INPUT FOR THIS TASK START

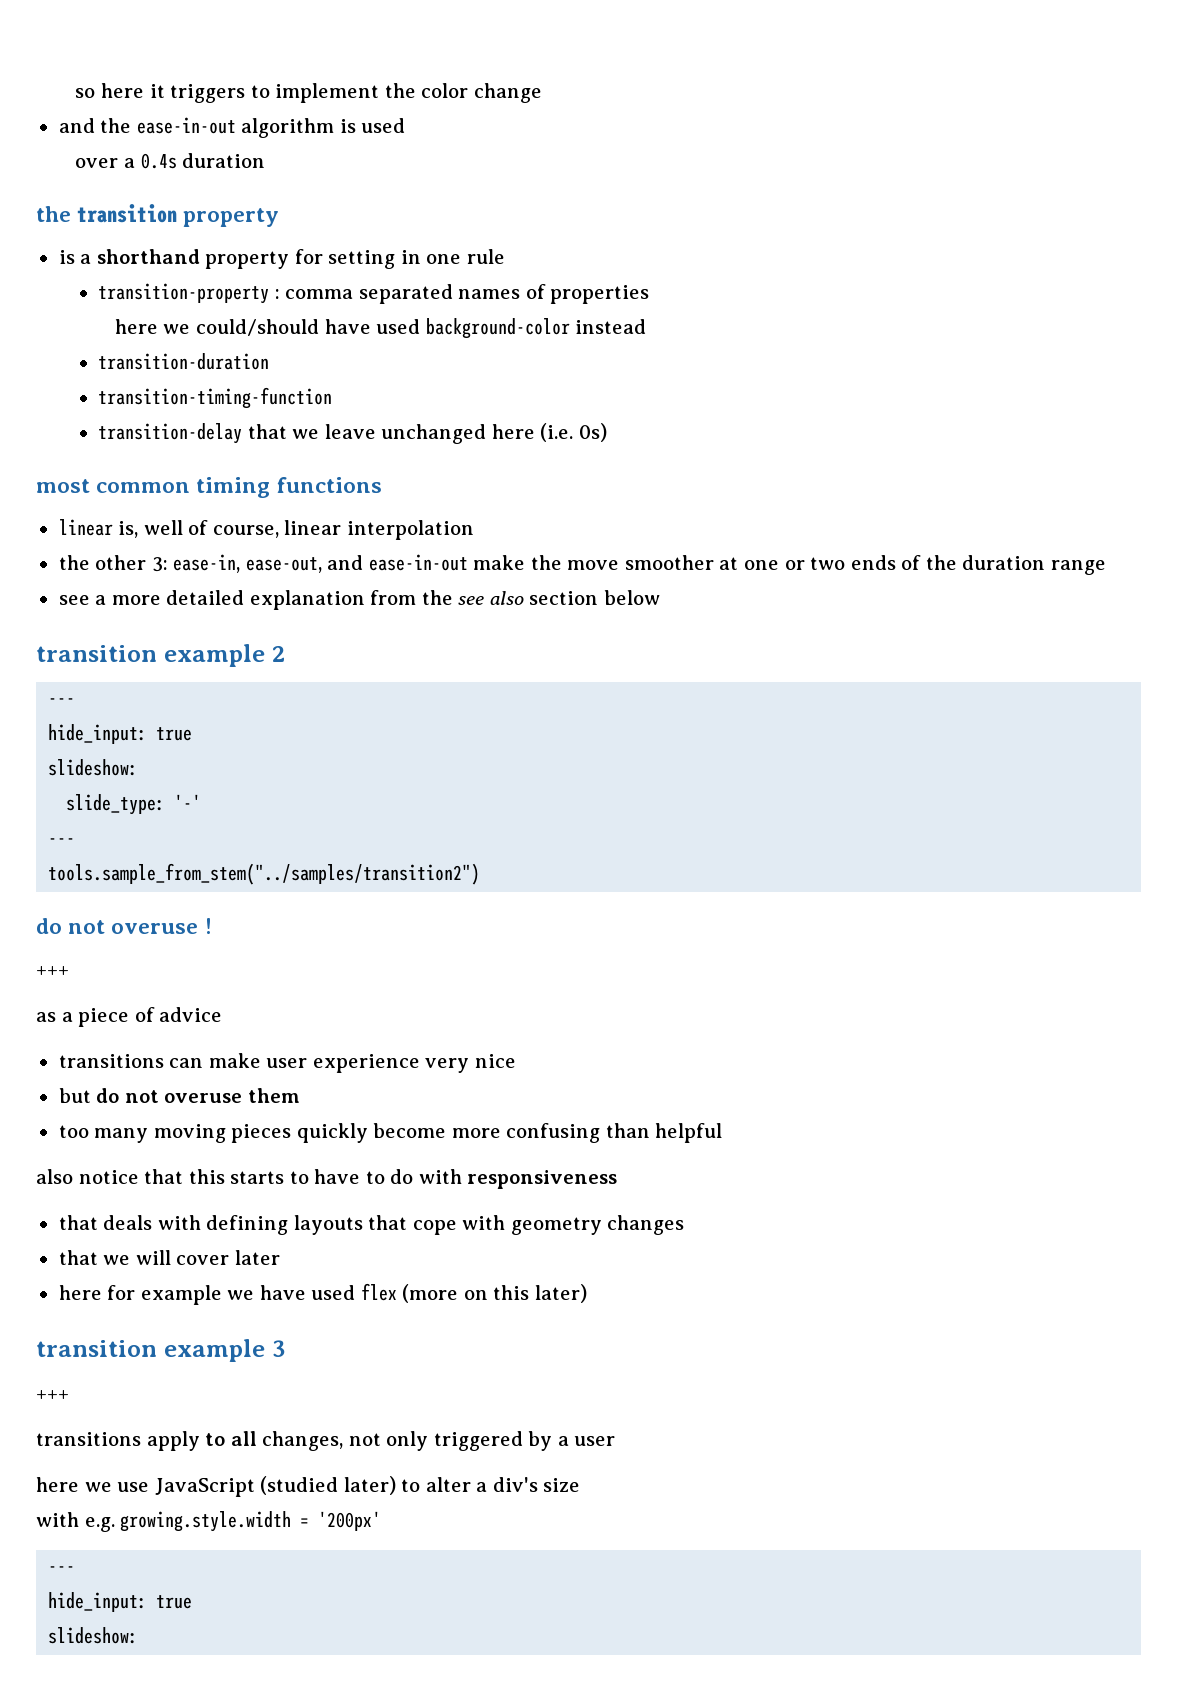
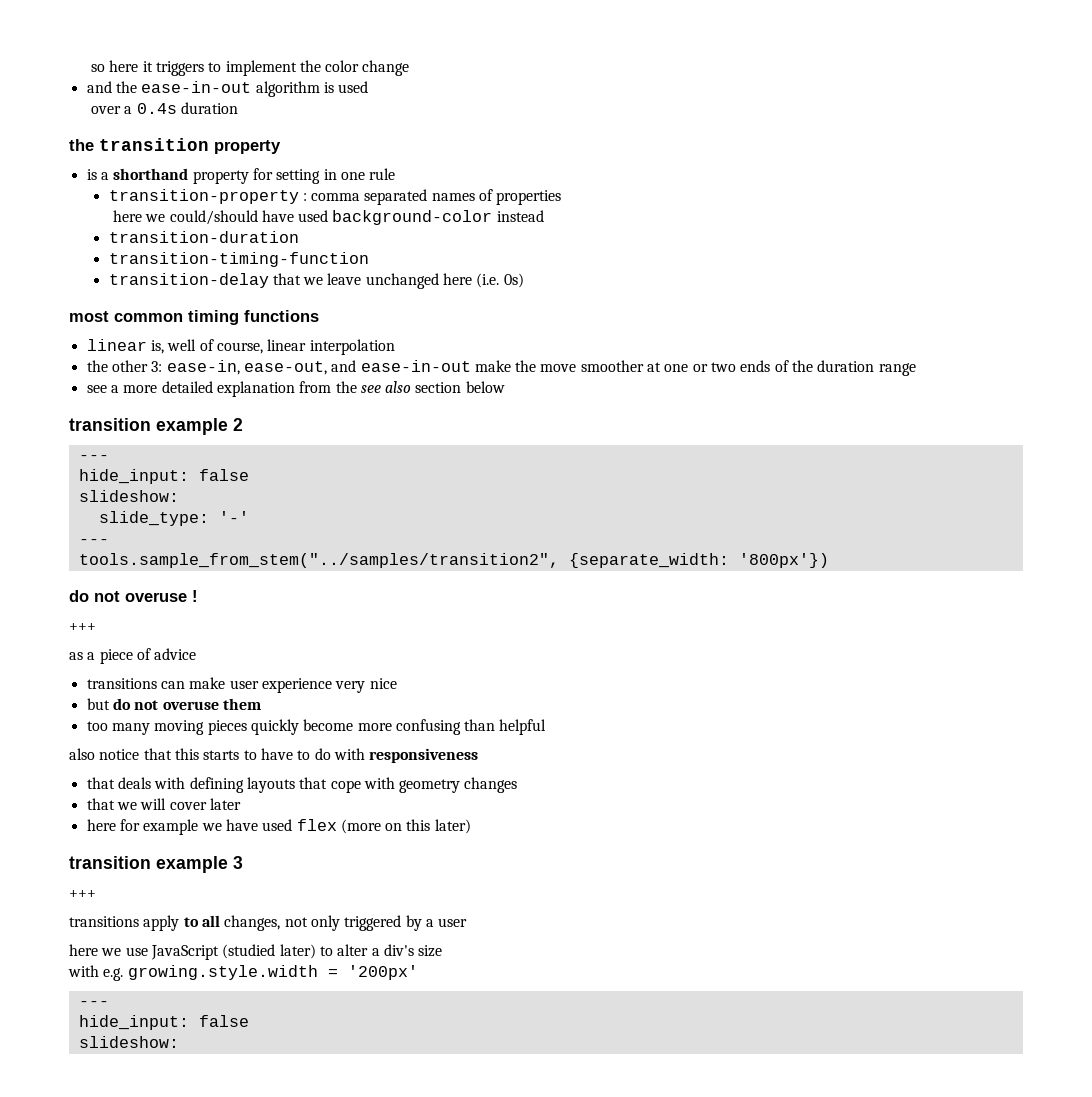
[156,727,193,741] true -> [198,469,249,481] false
[48,863,481,885] tools.sample_from_stem("../samples/transition2") -> [78,553,829,568] tools.sample_from_stem("../samples/transition2", {separate_width: '800px'})
[156,1595,193,1609] true -> [198,1015,249,1027] false

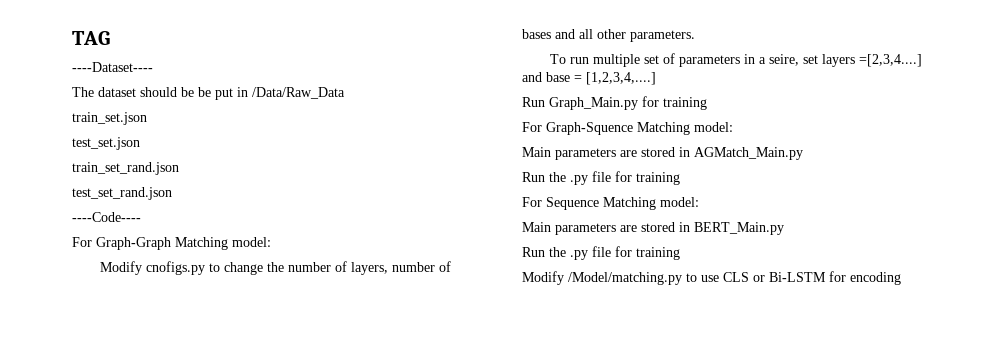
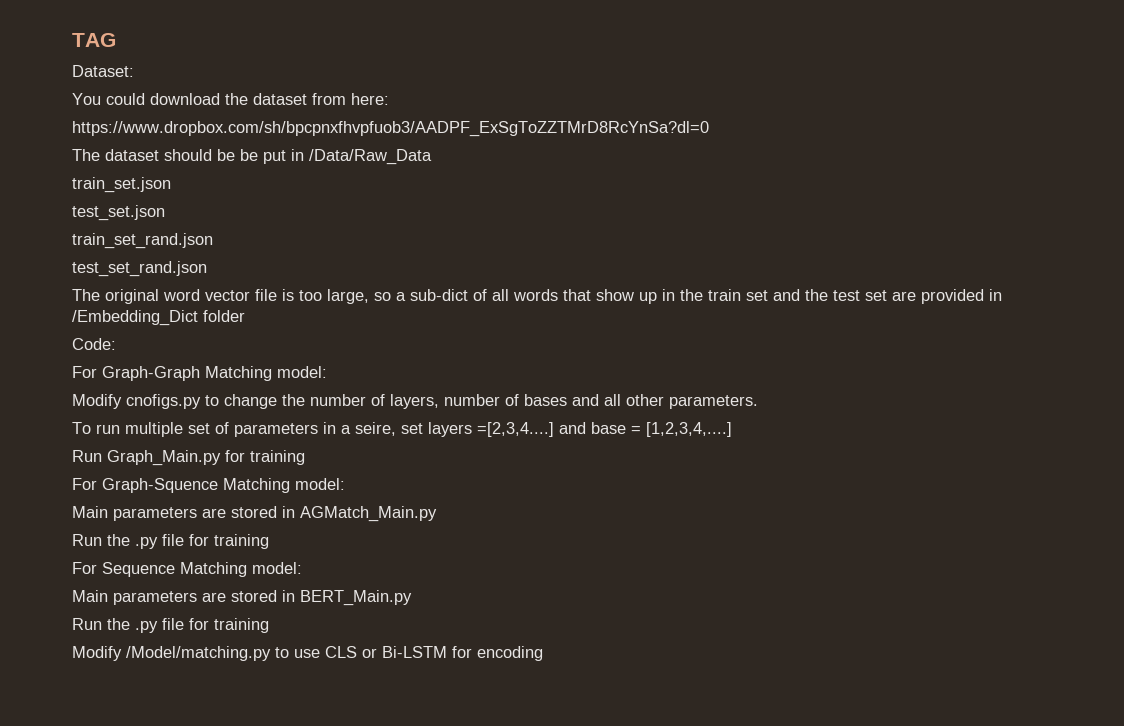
[72,62,153,72] ----Dataset---- -> [72,65,134,77] [72,93,389,105] [72,121,709,137] Dataset: // You could download the dataset from here: // https://www.dropbox.com/sh/bpcpnxfhvpfuob3/AADPF_ExSgToZZTMrD8RcYnSa?dl=0
[72,212,141,222] ----Code---- -> [72,289,1002,304] [72,310,245,326] [72,338,116,350] The original word vector file is too large, so a sub-dict of all words that show up in the train set and the test set are provided in /Embedding_Dict folder // Code:

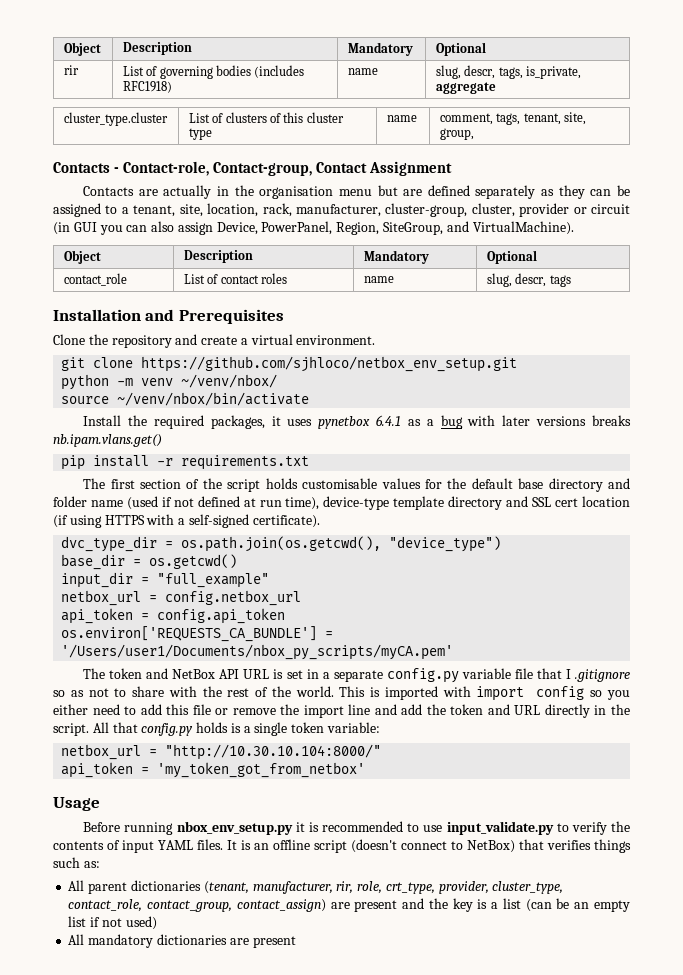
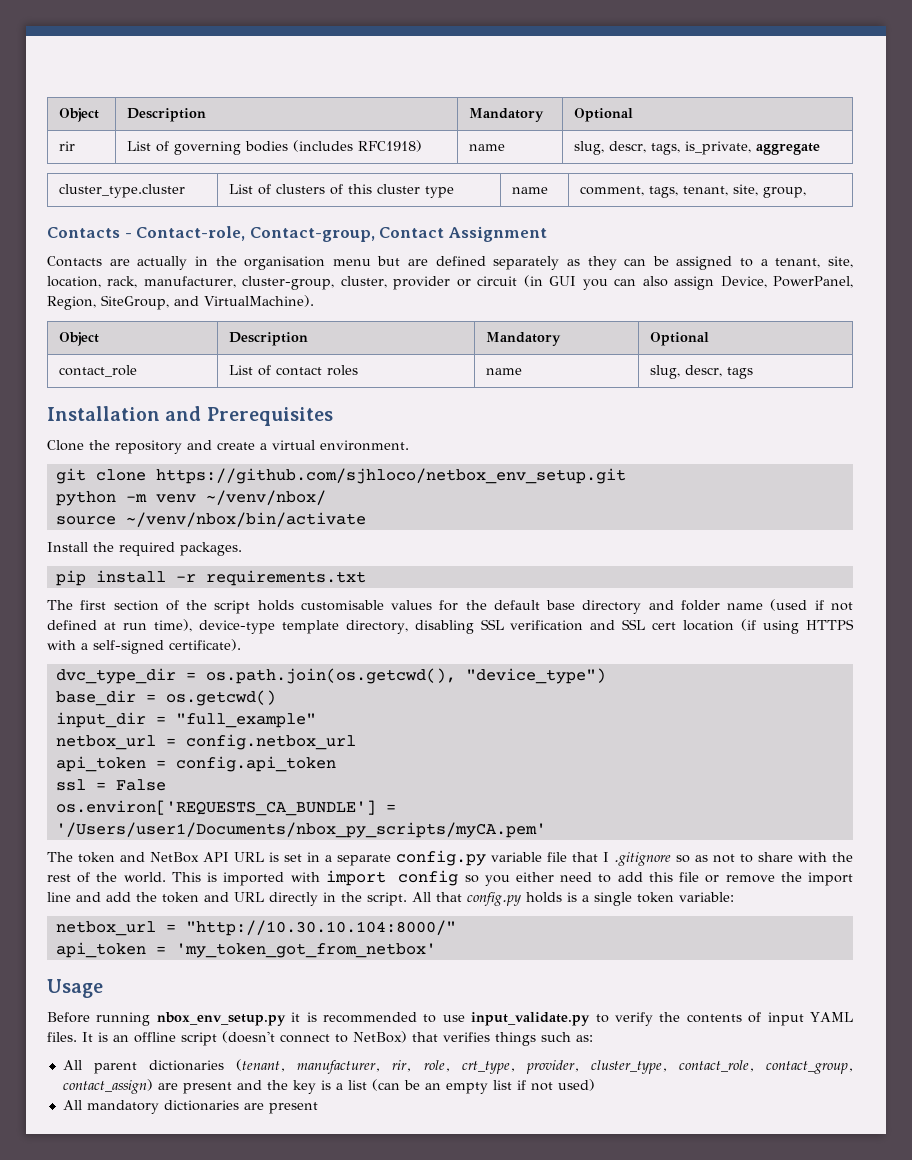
[210,415,631,429] [53,434,162,447] packages, it uses pynetbox 6.4.1 as a bug with later versions breaks nb.ipam.vlans.get() -> [180,542,242,556] packages.
[448,496,503,510] directory -> [345,619,584,634] directory, disabling SSL verification
(286, 616) none -> [55,779,166,791] // ssl = False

INPUT FOR THIS TASK END

■ ASSIGNED TASK ■
What are the lines of the data above that include the string "true"? Copy them.

■ SOLUTION TO THE PROBLEM ■
[156,727,193,741] true -> [198,469,249,481] false
[156,1595,193,1609] true -> [198,1015,249,1027] false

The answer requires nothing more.